Today's Theme Song:
Saturday, February 5, 2011
(21) Next day please
It's February 5th and that means its Emily's Birthday. This also means that my birthday is one week and one day away.
Happy Birthday to my best friend and thanks for 20 years of friendship and sisterhood.
Last night I spent the night at Erin's house.
this morning I woke upt 10 am.
I went home a little bit before 12.
I brewed a pot of coffee then hopped in the shower.
I put comfy clothes back on and tried to get my school stuff organized.
-I wrote all of the due dates in my planner.
-I printed out notes and assignments
-I organized my binders and notebooks
All of those things needed to be done, but i should have been working on my trend analysis paper. (I am a great productive procrastinator)
I ate lunch around two and then got ready for work.

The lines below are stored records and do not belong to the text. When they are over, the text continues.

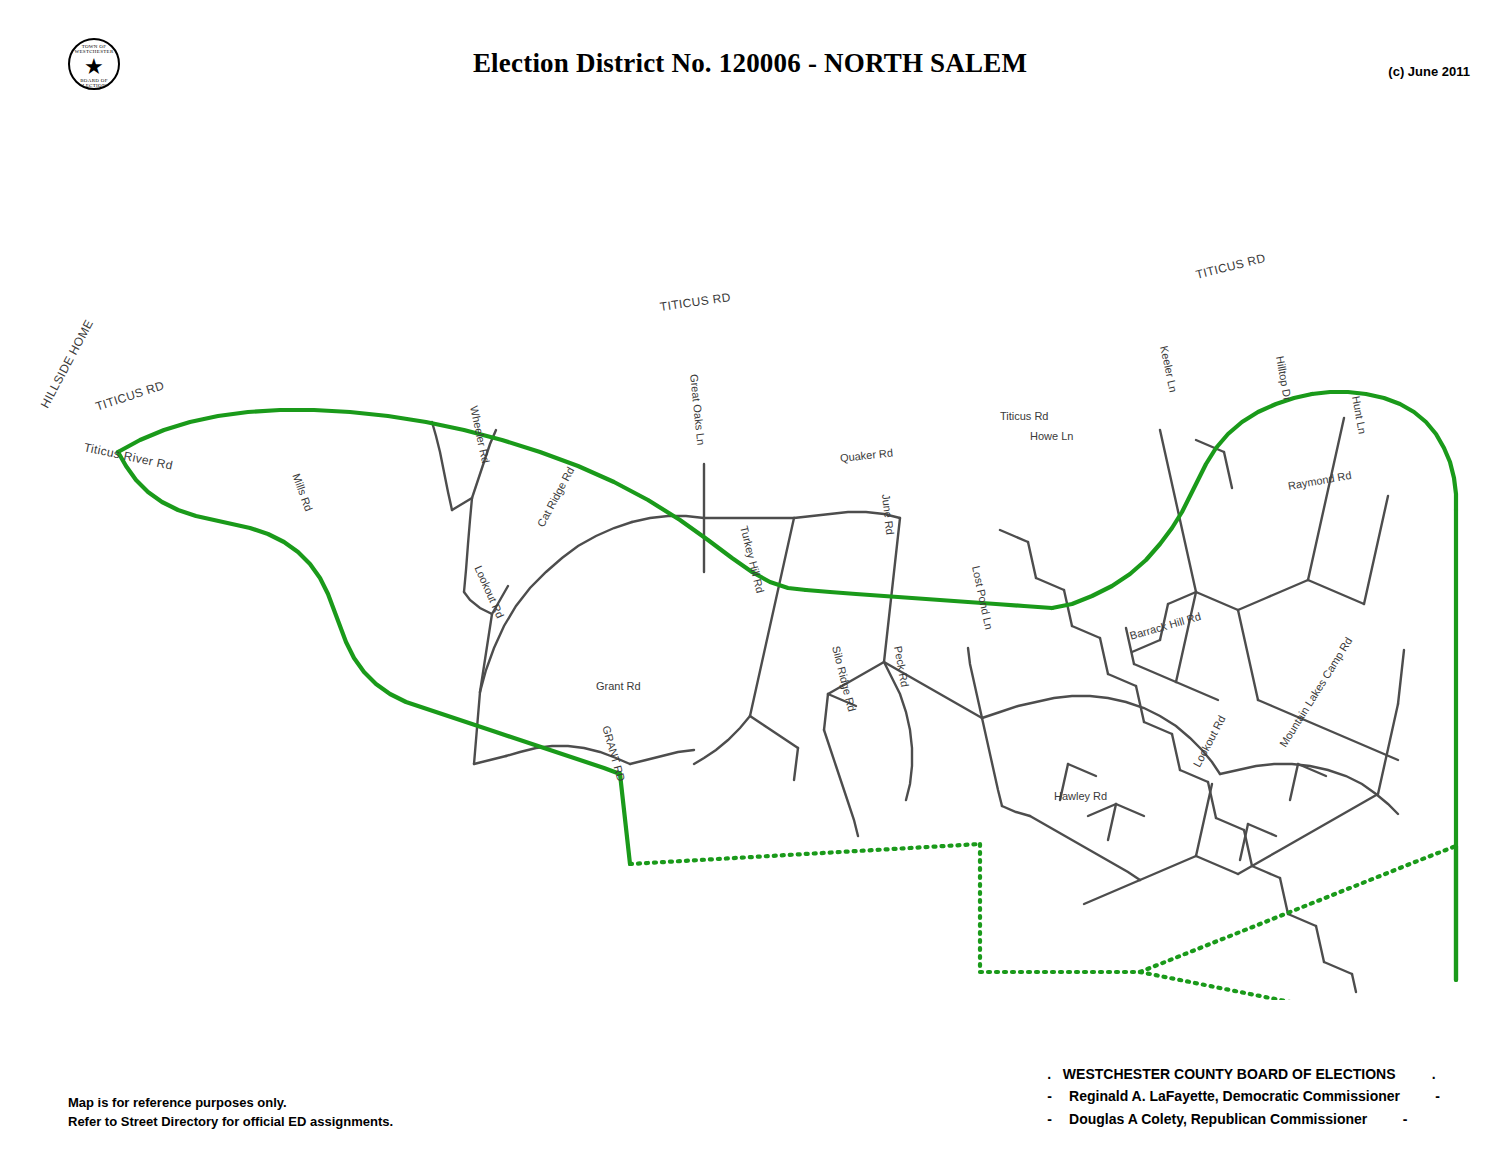TOWN OF WESTCHESTER
★
BOARD OF ELECTIONS
Election District No. 120006 - NORTH SALEM
(c) June 2011
TITICUS RD
TITICUS RD
TITICUS RD
HILLSIDE HOME
Titicus River Rd
Mills Rd
Wheeler Rd
Cat Ridge Rd
Lookout Rd
Grant Rd
GRANT RD
Great Oaks Ln
Turkey Hill Rd
Quaker Rd
June Rd
Silo Ridge Rd
Peck Rd
Lost Pond Ln
Titicus Rd
Howe Ln
Keeler Ln
Hilltop Dr
Hunt Ln
Raymond Rd
Barrack Hill Rd
Hawley Rd
Lookout Rd
Mountain Lakes Camp Rd
Map is for reference purposes only.
Refer to Street Directory for official ED assignments.
. WESTCHESTER COUNTY BOARD OF ELECTIONS.
- Reginald A. LaFayette, Democratic Commissioner-
- Douglas A Colety, Republican Commissioner-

Shaun and Sarah took me to work at 3:30. My stomach was hurting from lunch and I really didn't want to be at work. One of my first tables was 6 teenagers who got separate checks and didn't leave a tip. Around that same time i had a table of 4 people and their bill was almost $70 and they left me less than 10%. Everything was going wrong and on top of that i was feeling really out of it, dizzy, and weak. By 5:30 i was feeling awful and i had a really difficult table who clearly didn't like me. I had hit the breaking point. I went to the back and full on broke down. This had never happened at work before. It was so embarrassing to be crying and having co-workers coming up and asking me what was wrong. I almost got myself under control. I asked one of the hosts to keep an eye on my tables, and then i broke into sobs again. One of my managers came to the back to check on me. She got me a glass of water and said that if I wanted to go home I could. I couldn't get my emotions under control and chose to go home. I was so happy to be able to get out of there. By 6:45 I was home, still emotional, but was able to start calming down. I changed into sweat pants and made a pot of rice (my ultimate comfort food). I lounged on the couch for the rest of the night watching the Glee (my happy place) marathon on oxygen.
I am definitely ready for today to be over and to have a fresh start tomorrow.